Return each line of the records that contains the string "cidade". Matching is case-sensitive.
::: Information given :::
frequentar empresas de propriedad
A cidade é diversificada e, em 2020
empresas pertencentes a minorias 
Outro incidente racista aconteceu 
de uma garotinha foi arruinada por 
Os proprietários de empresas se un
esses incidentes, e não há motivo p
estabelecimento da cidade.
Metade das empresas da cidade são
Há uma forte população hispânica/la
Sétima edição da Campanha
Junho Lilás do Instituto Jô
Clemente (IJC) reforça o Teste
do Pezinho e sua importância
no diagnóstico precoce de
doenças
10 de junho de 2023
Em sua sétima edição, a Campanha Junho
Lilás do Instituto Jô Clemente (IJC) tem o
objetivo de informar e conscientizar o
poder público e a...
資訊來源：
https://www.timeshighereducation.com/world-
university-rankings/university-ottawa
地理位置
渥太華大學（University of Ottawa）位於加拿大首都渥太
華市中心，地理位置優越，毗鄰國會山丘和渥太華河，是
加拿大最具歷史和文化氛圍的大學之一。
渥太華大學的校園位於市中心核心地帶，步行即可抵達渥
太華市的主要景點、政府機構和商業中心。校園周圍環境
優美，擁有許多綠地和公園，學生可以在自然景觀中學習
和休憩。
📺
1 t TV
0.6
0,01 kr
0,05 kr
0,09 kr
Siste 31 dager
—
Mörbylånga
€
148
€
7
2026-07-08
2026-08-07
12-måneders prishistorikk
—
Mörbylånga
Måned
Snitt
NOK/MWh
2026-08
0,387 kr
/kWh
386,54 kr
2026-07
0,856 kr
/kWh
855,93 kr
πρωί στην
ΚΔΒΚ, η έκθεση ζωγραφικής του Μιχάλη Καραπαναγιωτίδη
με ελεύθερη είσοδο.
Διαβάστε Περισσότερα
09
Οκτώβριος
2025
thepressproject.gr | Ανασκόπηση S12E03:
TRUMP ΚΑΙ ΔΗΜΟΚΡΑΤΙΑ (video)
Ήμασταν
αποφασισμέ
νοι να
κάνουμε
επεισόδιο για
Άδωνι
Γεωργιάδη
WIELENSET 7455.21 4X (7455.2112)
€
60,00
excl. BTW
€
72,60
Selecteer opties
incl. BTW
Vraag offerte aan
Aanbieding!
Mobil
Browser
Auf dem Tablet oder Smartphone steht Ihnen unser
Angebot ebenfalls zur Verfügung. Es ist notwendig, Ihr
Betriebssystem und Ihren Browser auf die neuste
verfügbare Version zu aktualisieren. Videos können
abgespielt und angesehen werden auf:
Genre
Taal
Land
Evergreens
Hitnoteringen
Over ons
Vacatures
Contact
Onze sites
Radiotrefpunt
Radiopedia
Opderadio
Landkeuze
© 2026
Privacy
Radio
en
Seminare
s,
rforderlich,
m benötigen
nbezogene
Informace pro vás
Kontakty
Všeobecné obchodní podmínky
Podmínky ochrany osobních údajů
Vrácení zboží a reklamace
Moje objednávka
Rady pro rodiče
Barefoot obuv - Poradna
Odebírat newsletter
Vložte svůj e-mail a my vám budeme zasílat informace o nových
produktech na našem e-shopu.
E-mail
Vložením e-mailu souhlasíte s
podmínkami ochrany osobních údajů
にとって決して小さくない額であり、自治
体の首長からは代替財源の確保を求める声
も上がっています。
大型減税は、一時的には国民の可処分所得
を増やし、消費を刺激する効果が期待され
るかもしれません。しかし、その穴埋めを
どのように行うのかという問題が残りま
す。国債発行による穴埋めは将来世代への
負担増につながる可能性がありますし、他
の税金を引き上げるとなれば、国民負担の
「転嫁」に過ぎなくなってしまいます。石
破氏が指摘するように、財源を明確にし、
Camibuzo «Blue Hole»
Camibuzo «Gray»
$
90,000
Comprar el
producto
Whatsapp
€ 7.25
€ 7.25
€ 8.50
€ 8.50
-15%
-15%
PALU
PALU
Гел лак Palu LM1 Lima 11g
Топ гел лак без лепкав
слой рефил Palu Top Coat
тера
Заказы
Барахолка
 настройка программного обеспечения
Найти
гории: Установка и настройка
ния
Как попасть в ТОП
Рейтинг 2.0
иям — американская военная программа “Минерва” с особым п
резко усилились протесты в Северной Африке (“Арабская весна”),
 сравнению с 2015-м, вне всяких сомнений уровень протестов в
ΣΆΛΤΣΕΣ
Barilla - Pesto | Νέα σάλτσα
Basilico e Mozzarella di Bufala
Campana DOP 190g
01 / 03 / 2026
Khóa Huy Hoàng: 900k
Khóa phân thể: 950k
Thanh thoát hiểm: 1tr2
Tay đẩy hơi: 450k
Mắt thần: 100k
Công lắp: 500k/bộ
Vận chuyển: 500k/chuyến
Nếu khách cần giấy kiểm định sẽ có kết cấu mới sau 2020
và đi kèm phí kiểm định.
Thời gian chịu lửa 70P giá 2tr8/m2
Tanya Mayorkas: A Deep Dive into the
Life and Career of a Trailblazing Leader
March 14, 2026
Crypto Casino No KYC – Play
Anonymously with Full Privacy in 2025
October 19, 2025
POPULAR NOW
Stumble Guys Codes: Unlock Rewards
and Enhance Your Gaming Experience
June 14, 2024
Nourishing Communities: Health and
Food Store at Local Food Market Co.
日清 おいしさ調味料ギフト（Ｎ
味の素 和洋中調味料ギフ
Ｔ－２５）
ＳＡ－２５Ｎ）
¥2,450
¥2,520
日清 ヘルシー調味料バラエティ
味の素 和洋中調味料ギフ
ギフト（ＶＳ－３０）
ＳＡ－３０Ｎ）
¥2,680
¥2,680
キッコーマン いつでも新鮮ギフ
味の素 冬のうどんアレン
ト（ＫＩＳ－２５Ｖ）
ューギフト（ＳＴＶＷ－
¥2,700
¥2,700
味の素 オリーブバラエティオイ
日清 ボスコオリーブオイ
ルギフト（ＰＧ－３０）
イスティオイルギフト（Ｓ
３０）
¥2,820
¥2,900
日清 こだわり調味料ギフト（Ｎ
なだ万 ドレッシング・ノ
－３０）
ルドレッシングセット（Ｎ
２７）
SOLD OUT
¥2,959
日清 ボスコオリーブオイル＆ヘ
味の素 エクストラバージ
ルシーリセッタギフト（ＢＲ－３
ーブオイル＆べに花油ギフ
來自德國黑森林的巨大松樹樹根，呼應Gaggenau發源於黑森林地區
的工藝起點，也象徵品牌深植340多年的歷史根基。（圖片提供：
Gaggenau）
:::
* [Answer to this exercise]
A cidade é diversificada e, em 2020
estabelecimento da cidade.
Metade das empresas da cidade são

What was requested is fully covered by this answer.